> _Task statement_
Could you copy each of the items below word for word, leaving out the pictures?

Stored items:
--- START ---
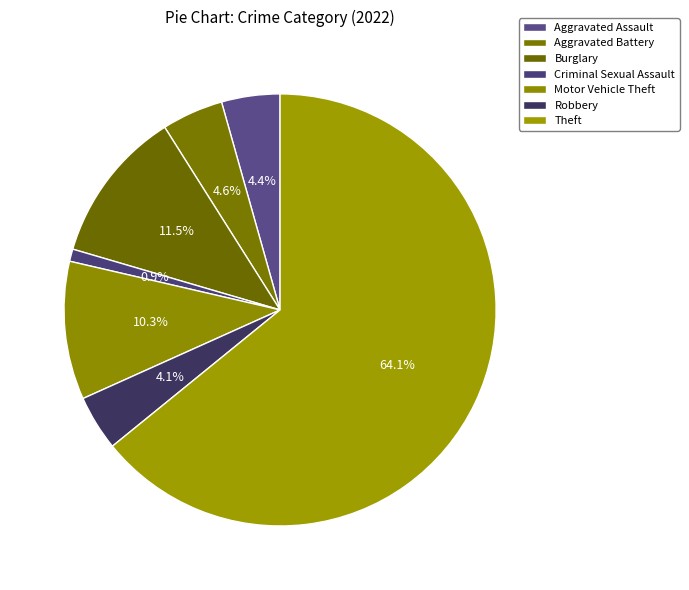

The Motor Vehicle Theft slice represents 10% of the pie. True or false?

True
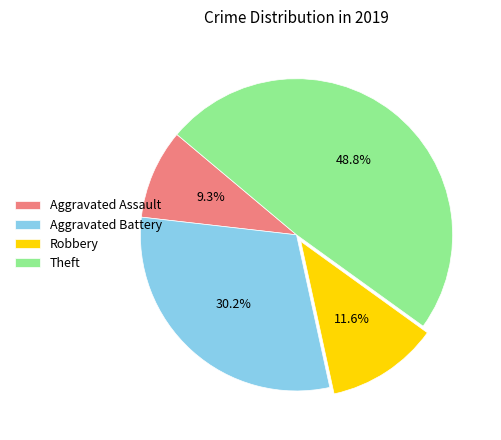

Which category has the biggest portion of the pie?

Theft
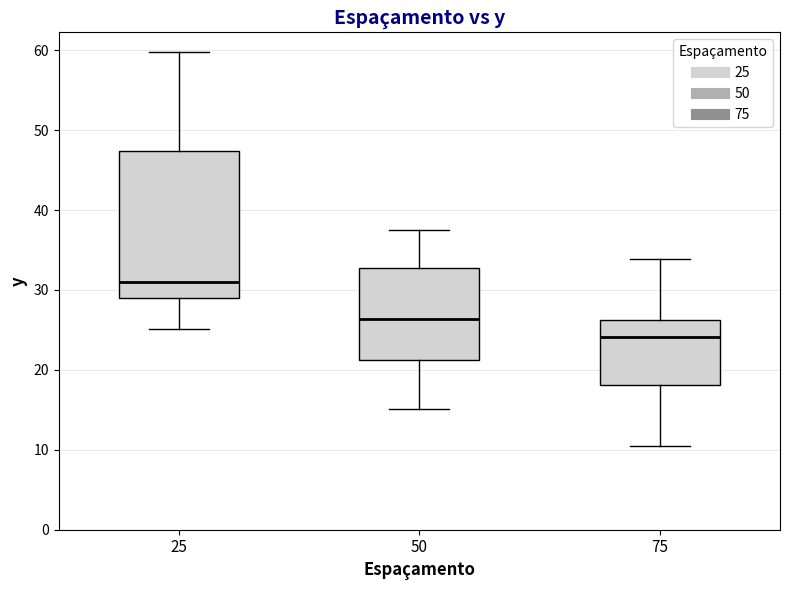

Which box's median line is the highest?

25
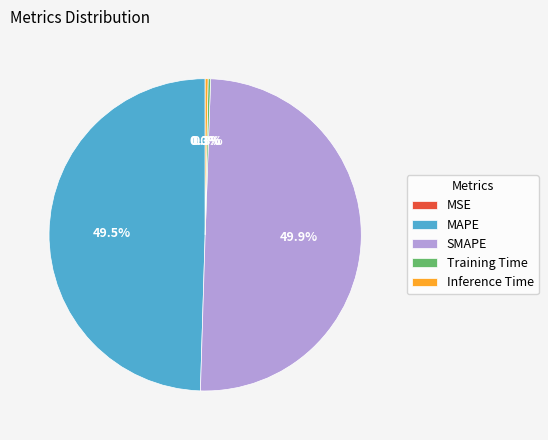

What percentage is NOT represented by Inference Time?

99.7%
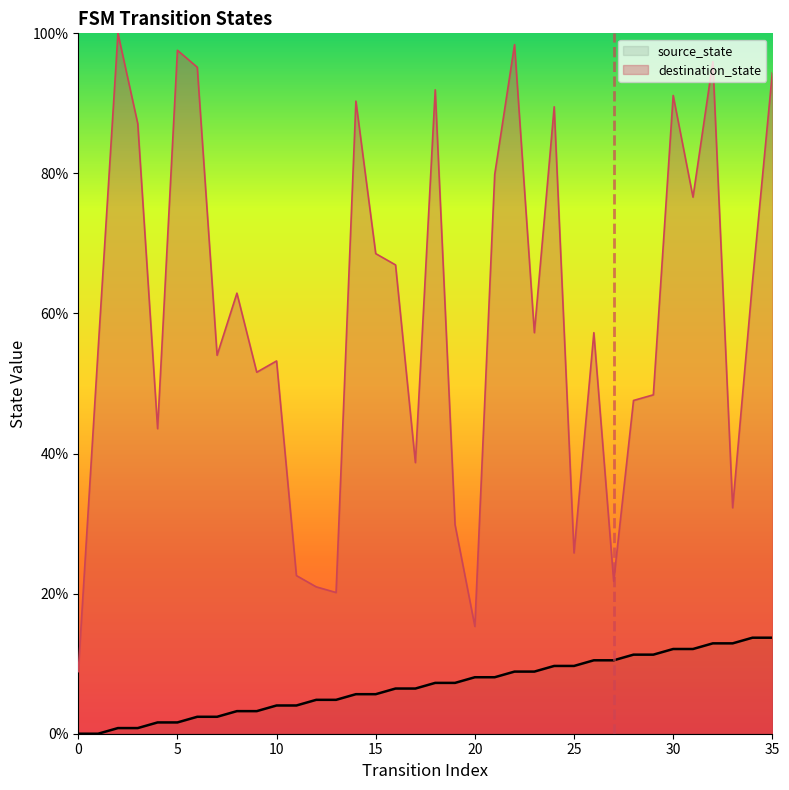

Rank the series at 0 from lowest to highest value.

source_state, destination_state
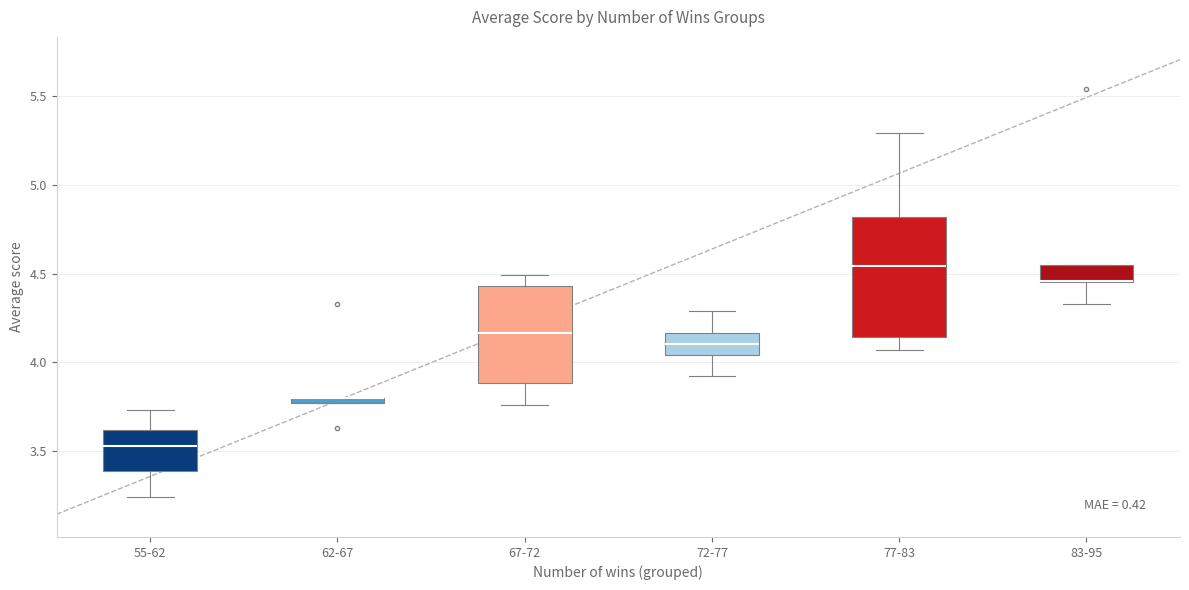

Which box is the tallest, from its lower edge to its upper edge?

77-83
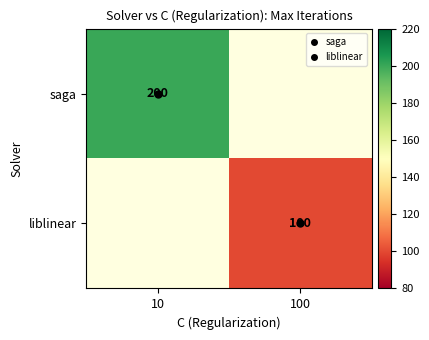

List the series in order of their peak value, highest first.

saga, liblinear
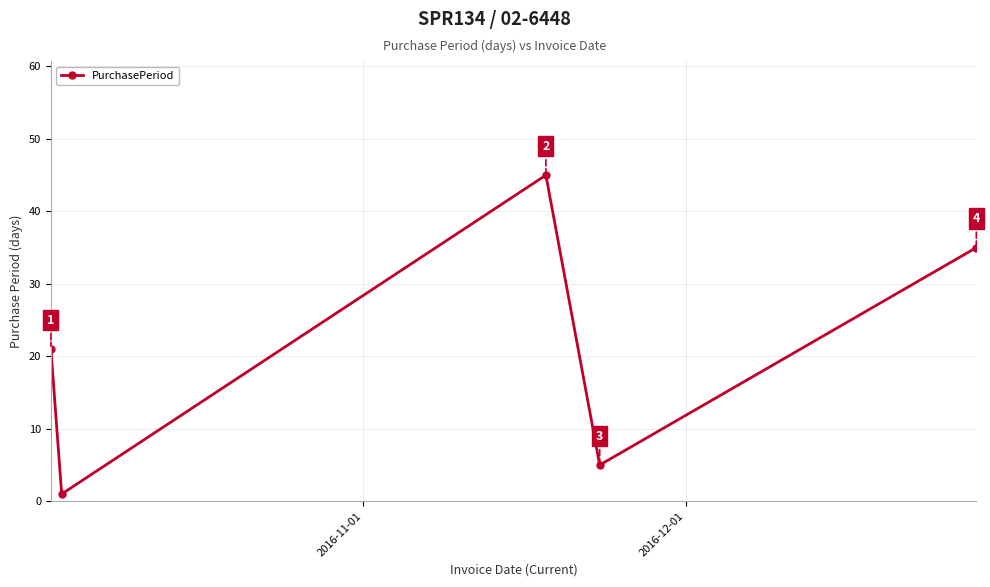

What is the smallest value displayed?

1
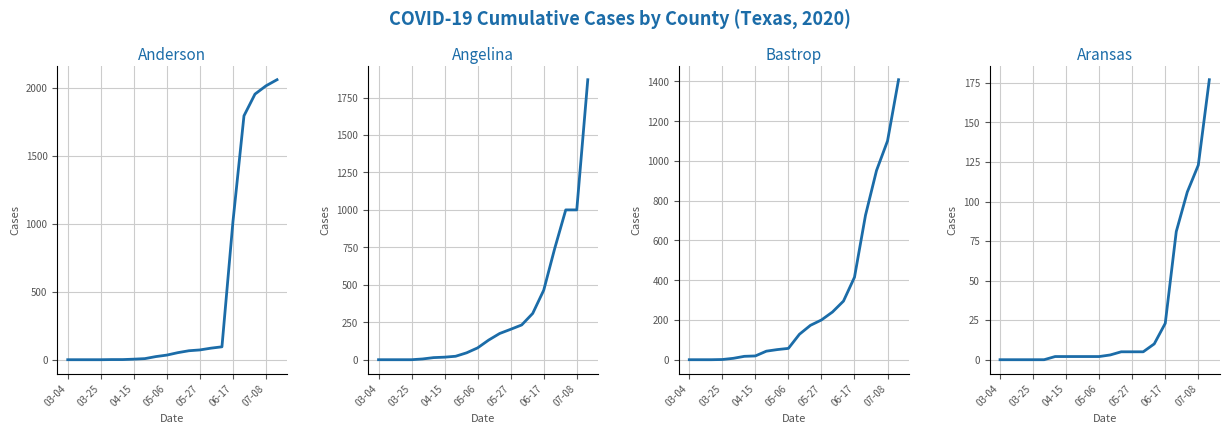

Where is Angelina nearest to the value 934?

17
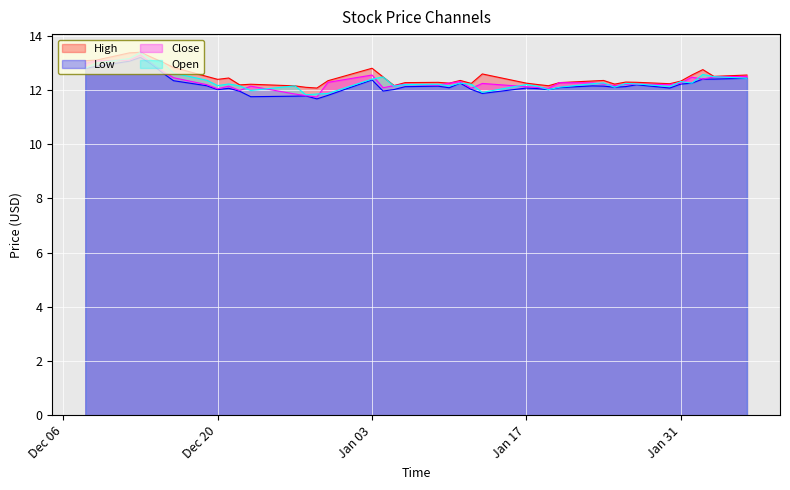

The value of Low at Jan 17 is 12.1. True or false?

True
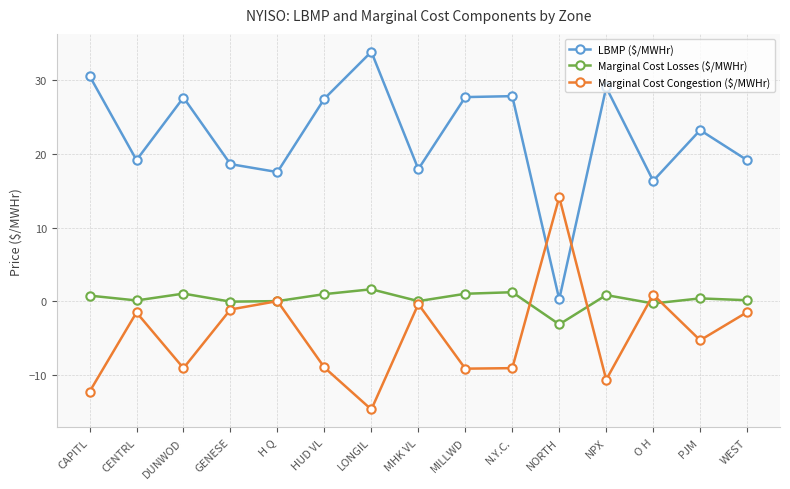

Which series has the largest total across all categories?

LBMP ($/MWHr)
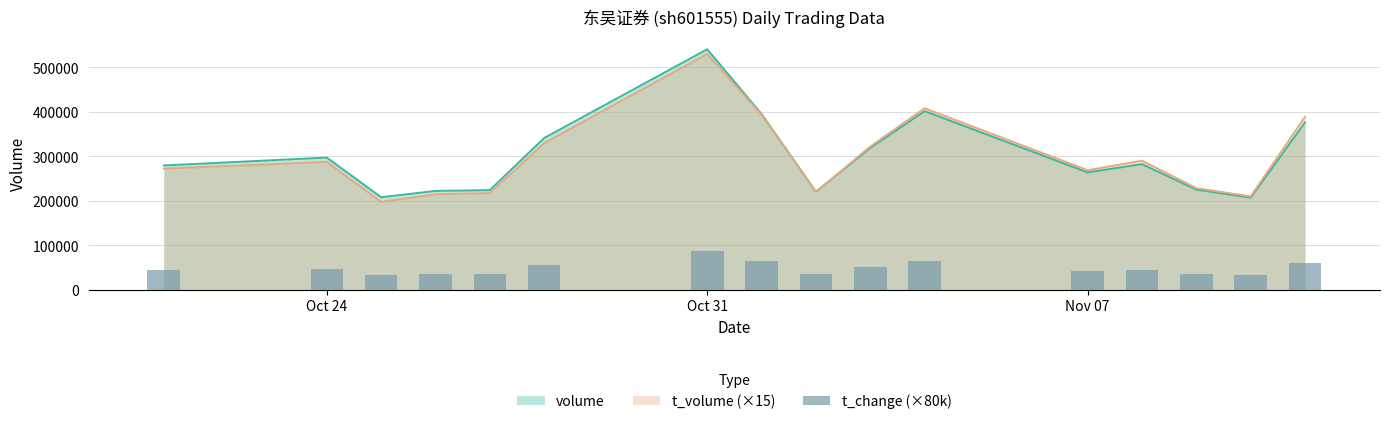

What is the maximum value for volume?

540386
--- END ---
> _Completed exercise_
The Motor Vehicle Theft slice represents 10% of the pie. True or false?

True

Which category has the biggest portion of the pie?

Theft

Which box's median line is the highest?

25

What percentage is NOT represented by Inference Time?

99.7%

Rank the series at 0 from lowest to highest value.

source_state, destination_state

Which box is the tallest, from its lower edge to its upper edge?

77-83

List the series in order of their peak value, highest first.

saga, liblinear

What is the smallest value displayed?

1

Where is Angelina nearest to the value 934?

17

The value of Low at Jan 17 is 12.1. True or false?

True

Which series has the largest total across all categories?

LBMP ($/MWHr)

What is the maximum value for volume?

540386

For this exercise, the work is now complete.